◆ **Tasks for this exercise**
1. Answer these questions using the essay on J. Crew and voting below.
(a) What does the writer say they cash in at the J. Crew store, and what do they buy with it?
(b) How does the essay describe Submittable?
(c) Which day does the essay call a true patriot's day off?
2. Write a continuation of the essay on J. Crew and voting below, beginning after its final sentence.
-- Provided passage follows --
But back to this J.Crew thing… Incentives to vote is great but here’s the problem. There’s an overabundance of self-righteous pride that has become undisguisable when it comes to voting. Yes, let’s all vote. Voting should be simple. Registering should be even more simple. But if you’re trying to inspire those who wouldn’t vote, you may want to consider your audience. The J. Crew audience are made up mostly of liberal, white assholes. I know this because I am one and I see all those fuckers just like me in the store when I’m cashing in a birthday coupon six months later on a new cable knit sweater. We’re voting.
Thanks for the discount but I don’t want the places I occasionally shop at to get involved with my politics. Even if they remain 100 percent neutral, when the company I buy underpants from and Submittable, the dumping ground for writers to send stories they want rejected, is hounding me to Vote! Vote! Vote! Then we’ve gone too far. Politics has metastasized into every single daily event we participate in. It’s exhausting. I’ll still find porn featuring Sarah Palin look-a-likes. Enough already.
Good for you. You voted. Yay. You’re lucky that your right to express your democratic voice wasn’t suppressed. (Sounds like privilege to me.) And, OK, you did something responsible. It took all of part of one day of your entire life. You’ll do it again in a few months for local elections and again in two years for the national stuff. It’s pretty basic. Pretty routine. It’s an important thing to do but it’s a really easy thing to do if you’re one of the privileged who can vote and shops at J. Crew.
Voting is easy. If you can do it, that is. Holding the swine you elected accountable once they get off the campaign train and settle into their new digs is where the real work begins. A true patriot’s day off is Election day. Every day in between election days are working days.
“I Voted” stickers are the new Joe Camel swag. Everyone wants Joe camel’s stuff but few comprehend what sporting a Joe Camel windbreaker really means.
-- Provided passage concluded --
-- Extracted data follows --
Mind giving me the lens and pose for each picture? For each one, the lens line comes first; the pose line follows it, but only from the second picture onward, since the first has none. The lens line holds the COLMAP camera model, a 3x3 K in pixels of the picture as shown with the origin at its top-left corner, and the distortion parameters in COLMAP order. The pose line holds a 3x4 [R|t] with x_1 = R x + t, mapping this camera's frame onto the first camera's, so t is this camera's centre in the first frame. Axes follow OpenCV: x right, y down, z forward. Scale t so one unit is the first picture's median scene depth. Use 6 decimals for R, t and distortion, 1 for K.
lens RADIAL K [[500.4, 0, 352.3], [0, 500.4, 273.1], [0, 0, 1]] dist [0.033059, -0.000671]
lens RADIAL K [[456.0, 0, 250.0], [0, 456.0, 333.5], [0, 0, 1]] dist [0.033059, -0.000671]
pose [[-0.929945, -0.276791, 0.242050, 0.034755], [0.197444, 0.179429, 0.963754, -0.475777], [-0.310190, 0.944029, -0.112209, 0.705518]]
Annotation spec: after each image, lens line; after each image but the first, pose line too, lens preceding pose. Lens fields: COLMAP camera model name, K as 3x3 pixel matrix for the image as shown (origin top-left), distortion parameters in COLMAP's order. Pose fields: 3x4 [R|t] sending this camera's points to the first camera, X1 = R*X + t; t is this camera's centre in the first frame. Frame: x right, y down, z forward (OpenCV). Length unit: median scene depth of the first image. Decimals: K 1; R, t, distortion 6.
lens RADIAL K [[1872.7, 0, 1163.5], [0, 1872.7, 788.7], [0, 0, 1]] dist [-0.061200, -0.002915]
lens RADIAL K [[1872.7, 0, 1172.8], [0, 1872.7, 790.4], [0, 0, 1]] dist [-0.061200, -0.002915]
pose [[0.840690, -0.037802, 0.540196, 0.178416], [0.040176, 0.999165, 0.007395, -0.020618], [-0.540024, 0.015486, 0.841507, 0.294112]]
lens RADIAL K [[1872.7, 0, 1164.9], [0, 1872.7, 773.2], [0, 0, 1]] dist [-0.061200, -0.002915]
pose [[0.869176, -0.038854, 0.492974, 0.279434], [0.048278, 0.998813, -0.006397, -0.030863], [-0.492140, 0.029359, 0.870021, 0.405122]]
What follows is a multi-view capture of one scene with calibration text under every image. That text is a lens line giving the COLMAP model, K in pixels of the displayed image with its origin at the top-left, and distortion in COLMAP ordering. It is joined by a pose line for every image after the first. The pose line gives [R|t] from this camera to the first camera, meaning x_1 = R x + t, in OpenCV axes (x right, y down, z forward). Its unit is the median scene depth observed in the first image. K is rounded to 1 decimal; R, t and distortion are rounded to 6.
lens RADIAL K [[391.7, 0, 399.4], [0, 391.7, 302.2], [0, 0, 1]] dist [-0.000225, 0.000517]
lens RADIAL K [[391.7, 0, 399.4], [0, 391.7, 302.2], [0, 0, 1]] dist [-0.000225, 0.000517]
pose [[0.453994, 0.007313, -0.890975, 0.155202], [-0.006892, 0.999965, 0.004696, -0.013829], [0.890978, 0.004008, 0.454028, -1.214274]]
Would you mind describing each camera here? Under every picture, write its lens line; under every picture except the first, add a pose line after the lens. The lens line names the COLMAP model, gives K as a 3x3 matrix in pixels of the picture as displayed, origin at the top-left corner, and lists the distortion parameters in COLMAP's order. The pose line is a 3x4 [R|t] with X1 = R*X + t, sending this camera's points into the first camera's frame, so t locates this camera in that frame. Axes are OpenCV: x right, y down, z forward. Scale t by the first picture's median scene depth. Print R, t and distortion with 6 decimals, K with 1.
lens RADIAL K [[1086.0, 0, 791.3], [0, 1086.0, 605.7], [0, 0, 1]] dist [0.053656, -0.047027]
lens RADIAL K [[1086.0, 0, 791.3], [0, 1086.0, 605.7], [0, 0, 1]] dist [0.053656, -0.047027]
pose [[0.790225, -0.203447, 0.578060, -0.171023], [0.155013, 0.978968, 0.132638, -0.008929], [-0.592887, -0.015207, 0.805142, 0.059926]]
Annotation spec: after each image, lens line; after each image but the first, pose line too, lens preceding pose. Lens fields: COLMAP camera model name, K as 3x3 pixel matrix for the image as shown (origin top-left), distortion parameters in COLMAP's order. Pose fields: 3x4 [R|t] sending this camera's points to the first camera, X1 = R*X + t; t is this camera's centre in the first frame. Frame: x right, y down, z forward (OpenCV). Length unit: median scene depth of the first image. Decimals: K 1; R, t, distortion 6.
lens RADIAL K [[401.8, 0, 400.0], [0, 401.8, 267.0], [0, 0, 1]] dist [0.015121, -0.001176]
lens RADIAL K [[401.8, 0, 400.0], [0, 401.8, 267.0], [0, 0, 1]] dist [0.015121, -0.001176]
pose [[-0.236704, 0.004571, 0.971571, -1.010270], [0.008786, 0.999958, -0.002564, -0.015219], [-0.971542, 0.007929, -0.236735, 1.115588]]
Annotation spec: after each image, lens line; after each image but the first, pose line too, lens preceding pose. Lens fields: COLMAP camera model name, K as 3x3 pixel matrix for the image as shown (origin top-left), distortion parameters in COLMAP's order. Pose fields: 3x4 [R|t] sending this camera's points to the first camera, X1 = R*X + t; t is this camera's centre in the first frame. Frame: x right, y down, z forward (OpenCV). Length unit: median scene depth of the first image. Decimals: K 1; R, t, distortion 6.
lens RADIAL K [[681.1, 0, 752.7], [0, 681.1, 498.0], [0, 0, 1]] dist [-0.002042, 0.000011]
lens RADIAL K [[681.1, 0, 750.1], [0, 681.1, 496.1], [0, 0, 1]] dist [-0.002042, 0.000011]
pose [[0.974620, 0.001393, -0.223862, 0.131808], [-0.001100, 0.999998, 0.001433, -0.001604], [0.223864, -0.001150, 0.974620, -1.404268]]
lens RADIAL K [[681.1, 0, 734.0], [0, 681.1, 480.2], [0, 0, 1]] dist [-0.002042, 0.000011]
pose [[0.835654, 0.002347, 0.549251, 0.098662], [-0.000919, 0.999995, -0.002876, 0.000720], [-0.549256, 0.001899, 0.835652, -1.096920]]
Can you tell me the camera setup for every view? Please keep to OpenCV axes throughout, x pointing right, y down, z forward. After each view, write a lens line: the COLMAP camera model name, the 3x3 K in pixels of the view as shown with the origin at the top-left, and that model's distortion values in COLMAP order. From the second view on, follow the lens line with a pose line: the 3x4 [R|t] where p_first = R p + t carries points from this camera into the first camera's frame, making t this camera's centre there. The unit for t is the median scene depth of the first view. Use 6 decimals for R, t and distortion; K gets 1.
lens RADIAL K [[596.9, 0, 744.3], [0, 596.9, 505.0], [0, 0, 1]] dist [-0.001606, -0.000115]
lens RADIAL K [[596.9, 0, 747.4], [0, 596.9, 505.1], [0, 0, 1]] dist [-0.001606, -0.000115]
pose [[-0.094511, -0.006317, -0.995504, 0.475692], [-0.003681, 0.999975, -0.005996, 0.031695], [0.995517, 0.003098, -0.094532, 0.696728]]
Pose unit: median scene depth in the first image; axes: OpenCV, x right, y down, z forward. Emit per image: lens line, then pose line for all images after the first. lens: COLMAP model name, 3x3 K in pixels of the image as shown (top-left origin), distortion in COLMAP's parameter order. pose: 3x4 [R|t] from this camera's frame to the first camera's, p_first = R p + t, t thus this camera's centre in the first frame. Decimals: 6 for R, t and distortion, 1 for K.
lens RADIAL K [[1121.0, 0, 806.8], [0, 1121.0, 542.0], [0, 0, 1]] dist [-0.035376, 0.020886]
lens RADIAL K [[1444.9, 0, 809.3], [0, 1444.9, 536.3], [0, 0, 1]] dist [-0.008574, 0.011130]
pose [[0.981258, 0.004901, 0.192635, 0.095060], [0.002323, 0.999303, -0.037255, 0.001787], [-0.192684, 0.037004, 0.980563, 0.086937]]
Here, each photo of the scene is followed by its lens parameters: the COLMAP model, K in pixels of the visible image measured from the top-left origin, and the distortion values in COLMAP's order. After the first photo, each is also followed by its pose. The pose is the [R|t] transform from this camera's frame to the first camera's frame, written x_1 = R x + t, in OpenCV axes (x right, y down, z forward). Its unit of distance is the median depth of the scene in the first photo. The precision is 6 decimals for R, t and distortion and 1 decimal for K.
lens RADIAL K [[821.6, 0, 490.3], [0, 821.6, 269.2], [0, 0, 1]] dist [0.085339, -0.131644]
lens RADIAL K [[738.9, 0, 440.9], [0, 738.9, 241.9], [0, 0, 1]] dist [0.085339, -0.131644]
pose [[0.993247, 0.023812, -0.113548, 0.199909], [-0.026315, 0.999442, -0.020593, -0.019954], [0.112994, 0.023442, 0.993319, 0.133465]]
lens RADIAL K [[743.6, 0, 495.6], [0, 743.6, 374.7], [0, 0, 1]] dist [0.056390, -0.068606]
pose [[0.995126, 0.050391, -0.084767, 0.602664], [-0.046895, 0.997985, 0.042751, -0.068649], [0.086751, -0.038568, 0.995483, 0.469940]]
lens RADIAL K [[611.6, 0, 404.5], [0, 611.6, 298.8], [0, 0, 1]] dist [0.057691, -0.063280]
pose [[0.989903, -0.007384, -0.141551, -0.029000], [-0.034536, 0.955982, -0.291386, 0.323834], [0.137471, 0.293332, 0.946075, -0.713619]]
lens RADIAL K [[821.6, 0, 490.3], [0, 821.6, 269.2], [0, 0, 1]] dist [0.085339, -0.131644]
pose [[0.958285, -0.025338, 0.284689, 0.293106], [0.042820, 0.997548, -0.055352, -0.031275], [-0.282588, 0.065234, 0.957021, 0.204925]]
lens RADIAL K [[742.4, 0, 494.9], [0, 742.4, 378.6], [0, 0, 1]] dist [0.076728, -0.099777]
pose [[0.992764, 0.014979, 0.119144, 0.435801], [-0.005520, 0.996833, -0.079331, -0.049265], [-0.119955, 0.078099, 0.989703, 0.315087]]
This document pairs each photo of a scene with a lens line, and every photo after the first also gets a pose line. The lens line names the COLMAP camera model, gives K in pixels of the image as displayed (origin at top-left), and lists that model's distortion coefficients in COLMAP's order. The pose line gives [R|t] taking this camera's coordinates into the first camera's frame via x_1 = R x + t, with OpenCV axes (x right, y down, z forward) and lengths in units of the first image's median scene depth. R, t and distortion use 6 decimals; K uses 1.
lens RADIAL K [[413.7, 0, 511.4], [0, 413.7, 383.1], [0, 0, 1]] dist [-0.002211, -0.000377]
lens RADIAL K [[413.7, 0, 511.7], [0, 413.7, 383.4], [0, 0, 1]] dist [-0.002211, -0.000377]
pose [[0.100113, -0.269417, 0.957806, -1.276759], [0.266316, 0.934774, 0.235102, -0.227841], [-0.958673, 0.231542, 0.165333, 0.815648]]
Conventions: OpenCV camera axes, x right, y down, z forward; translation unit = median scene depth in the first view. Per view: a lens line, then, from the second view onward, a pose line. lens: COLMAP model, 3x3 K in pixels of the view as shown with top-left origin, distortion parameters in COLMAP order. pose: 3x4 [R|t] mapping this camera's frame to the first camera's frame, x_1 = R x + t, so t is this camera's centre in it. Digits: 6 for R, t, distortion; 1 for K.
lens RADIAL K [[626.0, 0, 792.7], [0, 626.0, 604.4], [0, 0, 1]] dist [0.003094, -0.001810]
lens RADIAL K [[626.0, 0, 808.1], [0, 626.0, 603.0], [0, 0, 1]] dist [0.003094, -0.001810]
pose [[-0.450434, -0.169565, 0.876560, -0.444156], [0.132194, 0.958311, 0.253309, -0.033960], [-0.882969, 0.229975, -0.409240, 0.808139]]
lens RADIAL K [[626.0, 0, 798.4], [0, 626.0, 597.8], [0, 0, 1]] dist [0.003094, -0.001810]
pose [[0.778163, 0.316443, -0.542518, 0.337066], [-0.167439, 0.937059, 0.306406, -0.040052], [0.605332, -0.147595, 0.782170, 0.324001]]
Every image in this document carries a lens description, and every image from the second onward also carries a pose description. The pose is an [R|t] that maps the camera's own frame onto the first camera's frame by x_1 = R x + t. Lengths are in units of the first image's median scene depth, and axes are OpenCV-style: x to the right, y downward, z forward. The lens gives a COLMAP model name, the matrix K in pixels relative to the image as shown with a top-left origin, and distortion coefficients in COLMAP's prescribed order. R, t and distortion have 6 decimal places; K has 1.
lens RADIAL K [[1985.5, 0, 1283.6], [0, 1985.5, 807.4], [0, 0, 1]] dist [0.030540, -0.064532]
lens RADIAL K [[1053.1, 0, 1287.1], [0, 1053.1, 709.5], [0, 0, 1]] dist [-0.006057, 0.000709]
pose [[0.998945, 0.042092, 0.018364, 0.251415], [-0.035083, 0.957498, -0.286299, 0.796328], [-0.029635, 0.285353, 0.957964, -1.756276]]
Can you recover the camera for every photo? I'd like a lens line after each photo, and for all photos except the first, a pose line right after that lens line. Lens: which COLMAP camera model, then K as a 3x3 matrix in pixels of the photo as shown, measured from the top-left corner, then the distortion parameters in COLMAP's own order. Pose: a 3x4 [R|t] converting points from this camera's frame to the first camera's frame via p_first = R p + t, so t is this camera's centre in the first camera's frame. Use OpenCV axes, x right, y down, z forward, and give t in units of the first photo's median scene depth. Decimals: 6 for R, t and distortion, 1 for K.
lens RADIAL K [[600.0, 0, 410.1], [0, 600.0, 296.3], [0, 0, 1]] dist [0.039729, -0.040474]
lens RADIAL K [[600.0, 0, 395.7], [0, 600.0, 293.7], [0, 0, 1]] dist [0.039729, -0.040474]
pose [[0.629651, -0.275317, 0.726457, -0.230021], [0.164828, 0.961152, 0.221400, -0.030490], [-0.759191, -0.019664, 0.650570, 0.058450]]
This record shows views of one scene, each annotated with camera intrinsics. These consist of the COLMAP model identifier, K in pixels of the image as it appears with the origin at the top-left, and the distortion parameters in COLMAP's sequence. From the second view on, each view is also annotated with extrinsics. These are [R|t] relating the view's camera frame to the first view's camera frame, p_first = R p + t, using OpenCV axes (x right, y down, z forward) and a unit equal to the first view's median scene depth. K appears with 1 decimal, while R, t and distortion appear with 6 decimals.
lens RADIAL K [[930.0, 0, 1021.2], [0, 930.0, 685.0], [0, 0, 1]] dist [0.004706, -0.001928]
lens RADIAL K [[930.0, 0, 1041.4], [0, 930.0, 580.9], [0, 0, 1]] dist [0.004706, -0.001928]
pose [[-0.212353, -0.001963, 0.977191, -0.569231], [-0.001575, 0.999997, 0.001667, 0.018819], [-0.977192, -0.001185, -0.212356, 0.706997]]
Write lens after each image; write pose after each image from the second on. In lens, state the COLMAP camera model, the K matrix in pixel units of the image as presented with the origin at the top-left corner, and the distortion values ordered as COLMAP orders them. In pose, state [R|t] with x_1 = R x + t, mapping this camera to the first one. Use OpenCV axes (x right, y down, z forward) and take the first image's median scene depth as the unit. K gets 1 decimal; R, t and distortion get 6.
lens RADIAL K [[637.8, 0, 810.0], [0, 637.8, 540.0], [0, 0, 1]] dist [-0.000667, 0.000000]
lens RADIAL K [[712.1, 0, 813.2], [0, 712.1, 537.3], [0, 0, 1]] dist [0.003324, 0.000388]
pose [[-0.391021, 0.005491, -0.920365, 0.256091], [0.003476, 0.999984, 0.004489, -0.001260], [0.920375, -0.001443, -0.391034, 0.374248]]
-- Extracted data concluded --
◆ **Per-task answers**
1.
(a) A birthday coupon, cashed in six months later on a new cable knit sweater.
(b) As the dumping ground for writers to send stories they want rejected.
(c) Election day.

2.
Because here’s the thing… and this is strictly for my Illinois people… You’re so proud of having voted, great. I bet most of you voted for J.B. Pritzker — k.d, lang’s less talented, uglier and more crooked twin. I bet you an actual “I Voted” sticker that within three months of being sworn in as Illinois’ governor, he bends over to either a) kiss Mike Madigan’s feet, b) bend over to kiss Madigan’s soggy mushroom cap or c) bend over to let Madigan power blast J.B.’s pampered behind to shreds as he’s done with every Illinois Democrat since becoming Speaker of the Illinois House of Representatives. Yeah, Rauner was a bit of a bum, but he wasn’t Madigan’s bitch. Not like the 53.9 percent of you who voted for Pritzker are. Just wait and see. Things aren’t going to get better. I’d say that Illinois is in the toilet and that we ought to prepare for the big, loose McDonald’s dump about to rain on us. But this is J.B.’s Illinois now. He’ll probably have all the toilets removed and leave the hot, gooey shit form puddles up to our ankles.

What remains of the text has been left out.